> _WRITTEN PROBLEM_: Please gather every line of the material below that contains the string "geoboundaries" and copy each one in full.

Records from a collection:
◇ ◇ ◇

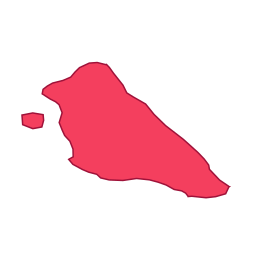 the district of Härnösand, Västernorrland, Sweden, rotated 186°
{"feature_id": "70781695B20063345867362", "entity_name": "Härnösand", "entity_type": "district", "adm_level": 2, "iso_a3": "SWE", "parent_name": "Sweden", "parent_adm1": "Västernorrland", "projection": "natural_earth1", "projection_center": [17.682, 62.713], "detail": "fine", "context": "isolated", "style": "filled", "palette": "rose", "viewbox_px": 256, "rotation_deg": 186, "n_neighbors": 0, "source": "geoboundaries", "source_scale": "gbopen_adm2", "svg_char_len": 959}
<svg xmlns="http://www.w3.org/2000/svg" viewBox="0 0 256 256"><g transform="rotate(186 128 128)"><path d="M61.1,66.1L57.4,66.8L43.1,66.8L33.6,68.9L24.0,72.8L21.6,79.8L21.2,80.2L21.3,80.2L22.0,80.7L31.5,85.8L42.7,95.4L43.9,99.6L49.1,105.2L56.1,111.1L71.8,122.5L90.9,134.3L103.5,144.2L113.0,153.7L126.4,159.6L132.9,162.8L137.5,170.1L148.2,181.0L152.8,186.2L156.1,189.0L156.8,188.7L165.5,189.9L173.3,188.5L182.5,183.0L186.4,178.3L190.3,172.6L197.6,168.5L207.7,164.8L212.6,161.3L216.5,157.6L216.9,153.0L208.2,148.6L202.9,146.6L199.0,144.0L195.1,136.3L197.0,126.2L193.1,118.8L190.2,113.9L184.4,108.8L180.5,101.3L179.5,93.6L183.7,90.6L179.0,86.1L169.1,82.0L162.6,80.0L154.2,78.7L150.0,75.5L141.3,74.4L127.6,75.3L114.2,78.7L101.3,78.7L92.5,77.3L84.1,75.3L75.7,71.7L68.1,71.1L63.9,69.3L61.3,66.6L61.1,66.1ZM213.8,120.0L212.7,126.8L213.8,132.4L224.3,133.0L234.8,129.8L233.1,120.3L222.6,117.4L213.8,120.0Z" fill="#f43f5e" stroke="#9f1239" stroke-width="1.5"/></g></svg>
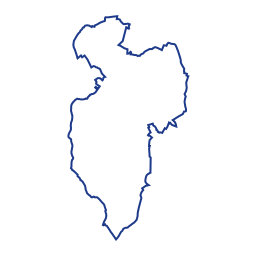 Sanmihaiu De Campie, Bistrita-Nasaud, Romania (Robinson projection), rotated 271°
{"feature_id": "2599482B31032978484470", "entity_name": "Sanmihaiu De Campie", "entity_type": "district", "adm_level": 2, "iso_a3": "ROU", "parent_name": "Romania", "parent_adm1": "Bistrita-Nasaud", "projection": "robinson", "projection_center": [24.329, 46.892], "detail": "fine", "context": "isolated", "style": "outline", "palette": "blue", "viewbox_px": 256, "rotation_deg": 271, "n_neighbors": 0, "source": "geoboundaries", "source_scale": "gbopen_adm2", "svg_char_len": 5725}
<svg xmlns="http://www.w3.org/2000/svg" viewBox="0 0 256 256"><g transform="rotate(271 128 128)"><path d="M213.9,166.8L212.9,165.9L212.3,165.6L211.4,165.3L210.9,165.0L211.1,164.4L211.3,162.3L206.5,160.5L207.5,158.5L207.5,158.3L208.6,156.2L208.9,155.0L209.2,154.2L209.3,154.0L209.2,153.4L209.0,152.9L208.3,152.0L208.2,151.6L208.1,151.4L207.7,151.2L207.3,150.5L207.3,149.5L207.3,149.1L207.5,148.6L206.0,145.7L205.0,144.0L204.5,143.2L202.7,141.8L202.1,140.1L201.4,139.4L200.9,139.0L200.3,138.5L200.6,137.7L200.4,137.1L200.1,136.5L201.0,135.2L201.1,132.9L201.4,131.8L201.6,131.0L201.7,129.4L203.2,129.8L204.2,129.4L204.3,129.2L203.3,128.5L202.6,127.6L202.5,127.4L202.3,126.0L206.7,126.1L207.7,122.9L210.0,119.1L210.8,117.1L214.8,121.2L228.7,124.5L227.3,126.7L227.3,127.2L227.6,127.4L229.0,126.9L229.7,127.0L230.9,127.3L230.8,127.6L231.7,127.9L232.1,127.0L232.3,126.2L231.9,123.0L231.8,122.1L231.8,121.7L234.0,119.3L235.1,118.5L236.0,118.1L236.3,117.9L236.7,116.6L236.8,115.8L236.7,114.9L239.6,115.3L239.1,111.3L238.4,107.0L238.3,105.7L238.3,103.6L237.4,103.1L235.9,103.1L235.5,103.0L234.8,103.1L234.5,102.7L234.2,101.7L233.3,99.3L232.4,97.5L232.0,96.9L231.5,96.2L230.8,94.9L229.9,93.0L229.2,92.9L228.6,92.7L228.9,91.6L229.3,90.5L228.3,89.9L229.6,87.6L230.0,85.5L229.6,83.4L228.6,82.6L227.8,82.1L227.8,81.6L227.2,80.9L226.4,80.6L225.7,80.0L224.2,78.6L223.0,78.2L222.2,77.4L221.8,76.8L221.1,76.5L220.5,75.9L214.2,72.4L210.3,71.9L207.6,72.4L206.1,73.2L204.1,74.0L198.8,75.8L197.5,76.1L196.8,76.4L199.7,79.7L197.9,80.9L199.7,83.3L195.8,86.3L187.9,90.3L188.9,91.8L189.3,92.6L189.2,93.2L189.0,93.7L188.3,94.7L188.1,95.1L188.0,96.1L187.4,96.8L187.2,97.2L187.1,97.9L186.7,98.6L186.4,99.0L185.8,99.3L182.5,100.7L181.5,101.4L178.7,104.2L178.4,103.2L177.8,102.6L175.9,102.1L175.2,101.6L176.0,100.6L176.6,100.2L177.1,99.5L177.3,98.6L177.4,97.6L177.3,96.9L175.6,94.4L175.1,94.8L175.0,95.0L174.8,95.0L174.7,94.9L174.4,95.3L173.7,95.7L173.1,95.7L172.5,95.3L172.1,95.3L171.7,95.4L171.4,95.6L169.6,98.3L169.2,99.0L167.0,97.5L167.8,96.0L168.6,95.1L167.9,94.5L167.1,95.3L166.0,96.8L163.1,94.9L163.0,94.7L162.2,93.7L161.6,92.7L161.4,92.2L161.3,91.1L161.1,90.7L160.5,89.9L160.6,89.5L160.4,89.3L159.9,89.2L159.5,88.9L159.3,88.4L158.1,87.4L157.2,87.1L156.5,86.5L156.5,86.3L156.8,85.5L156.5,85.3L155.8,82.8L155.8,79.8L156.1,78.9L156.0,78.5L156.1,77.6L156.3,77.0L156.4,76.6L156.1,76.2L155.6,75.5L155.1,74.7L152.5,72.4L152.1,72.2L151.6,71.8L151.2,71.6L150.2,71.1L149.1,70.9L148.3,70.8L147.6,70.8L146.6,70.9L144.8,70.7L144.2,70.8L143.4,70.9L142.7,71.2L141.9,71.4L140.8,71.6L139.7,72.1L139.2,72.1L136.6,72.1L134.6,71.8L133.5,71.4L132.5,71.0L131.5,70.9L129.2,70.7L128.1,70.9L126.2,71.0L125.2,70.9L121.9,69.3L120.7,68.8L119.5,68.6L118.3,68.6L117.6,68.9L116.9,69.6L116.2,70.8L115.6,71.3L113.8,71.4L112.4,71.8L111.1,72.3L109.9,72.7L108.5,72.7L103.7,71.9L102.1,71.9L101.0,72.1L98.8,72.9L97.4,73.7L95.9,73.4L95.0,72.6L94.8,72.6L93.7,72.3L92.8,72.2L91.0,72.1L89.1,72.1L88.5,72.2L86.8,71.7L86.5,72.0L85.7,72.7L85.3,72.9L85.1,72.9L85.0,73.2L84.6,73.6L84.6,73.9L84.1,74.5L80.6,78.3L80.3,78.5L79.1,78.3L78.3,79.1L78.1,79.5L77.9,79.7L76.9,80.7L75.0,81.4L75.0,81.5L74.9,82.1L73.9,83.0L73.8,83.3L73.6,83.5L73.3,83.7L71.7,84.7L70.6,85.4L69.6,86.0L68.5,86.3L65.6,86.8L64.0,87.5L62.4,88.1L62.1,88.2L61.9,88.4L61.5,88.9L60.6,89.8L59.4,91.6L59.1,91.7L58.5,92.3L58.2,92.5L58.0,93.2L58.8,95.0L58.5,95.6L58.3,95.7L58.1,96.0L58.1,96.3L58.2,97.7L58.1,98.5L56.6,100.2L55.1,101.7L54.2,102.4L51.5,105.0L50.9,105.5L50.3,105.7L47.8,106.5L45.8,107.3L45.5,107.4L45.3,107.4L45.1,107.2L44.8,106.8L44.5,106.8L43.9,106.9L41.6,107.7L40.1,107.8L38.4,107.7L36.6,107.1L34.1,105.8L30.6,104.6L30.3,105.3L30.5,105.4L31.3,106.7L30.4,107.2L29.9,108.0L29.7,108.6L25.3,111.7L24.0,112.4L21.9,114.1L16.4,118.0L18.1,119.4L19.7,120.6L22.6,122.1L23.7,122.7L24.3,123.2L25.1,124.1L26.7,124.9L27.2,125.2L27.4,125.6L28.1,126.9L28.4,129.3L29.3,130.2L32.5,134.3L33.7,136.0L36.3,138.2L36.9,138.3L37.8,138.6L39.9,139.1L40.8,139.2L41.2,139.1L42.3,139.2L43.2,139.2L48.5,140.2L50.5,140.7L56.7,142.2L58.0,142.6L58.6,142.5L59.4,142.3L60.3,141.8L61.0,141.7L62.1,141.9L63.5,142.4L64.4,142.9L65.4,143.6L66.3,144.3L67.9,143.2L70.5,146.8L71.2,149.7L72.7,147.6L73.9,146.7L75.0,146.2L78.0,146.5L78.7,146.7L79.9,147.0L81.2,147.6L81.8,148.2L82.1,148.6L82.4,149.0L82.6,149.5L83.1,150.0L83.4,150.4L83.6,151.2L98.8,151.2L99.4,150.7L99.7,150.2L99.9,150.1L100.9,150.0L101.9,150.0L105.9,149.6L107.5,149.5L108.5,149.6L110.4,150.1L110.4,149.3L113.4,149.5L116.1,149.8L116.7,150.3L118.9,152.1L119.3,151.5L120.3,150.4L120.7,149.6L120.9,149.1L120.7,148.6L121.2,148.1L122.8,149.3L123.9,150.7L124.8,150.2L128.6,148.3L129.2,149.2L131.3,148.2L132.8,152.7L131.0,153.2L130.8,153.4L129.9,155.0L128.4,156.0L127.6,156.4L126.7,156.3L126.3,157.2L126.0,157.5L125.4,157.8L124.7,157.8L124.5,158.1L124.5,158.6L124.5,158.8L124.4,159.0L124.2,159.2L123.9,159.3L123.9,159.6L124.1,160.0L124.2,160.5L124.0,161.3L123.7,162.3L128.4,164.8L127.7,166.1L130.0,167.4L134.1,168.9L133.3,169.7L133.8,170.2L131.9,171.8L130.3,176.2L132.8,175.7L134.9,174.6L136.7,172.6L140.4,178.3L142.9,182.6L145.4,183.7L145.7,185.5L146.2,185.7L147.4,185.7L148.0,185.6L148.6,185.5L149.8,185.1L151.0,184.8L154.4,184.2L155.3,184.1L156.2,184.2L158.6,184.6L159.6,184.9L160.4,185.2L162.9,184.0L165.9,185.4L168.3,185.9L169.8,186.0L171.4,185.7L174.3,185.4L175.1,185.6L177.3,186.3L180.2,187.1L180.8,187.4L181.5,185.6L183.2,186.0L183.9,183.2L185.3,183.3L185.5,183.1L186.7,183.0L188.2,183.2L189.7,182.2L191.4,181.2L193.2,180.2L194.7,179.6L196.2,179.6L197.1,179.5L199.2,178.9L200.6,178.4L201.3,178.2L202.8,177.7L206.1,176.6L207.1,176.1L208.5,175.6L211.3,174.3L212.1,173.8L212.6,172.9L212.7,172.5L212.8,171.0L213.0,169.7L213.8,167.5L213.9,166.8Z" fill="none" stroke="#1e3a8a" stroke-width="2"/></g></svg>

◇ ◇ ◇

> _RESULT BELOW_:
{"feature_id": "70781695B20063345867362", "entity_name": "Härnösand", "entity_type": "district", "adm_level": 2, "iso_a3": "SWE", "parent_name": "Sweden", "parent_adm1": "Västernorrland", "projection": "natural_earth1", "projection_center": [17.682, 62.713], "detail": "fine", "context": "isolated", "style": "filled", "palette": "rose", "viewbox_px": 256, "rotation_deg": 186, "n_neighbors": 0, "source": "geoboundaries", "source_scale": "gbopen_adm2", "svg_char_len": 959}
{"feature_id": "2599482B31032978484470", "entity_name": "Sanmihaiu De Campie", "entity_type": "district", "adm_level": 2, "iso_a3": "ROU", "parent_name": "Romania", "parent_adm1": "Bistrita-Nasaud", "projection": "robinson", "projection_center": [24.329, 46.892], "detail": "fine", "context": "isolated", "style": "outline", "palette": "blue", "viewbox_px": 256, "rotation_deg": 271, "n_neighbors": 0, "source": "geoboundaries", "source_scale": "gbopen_adm2", "svg_char_len": 5725}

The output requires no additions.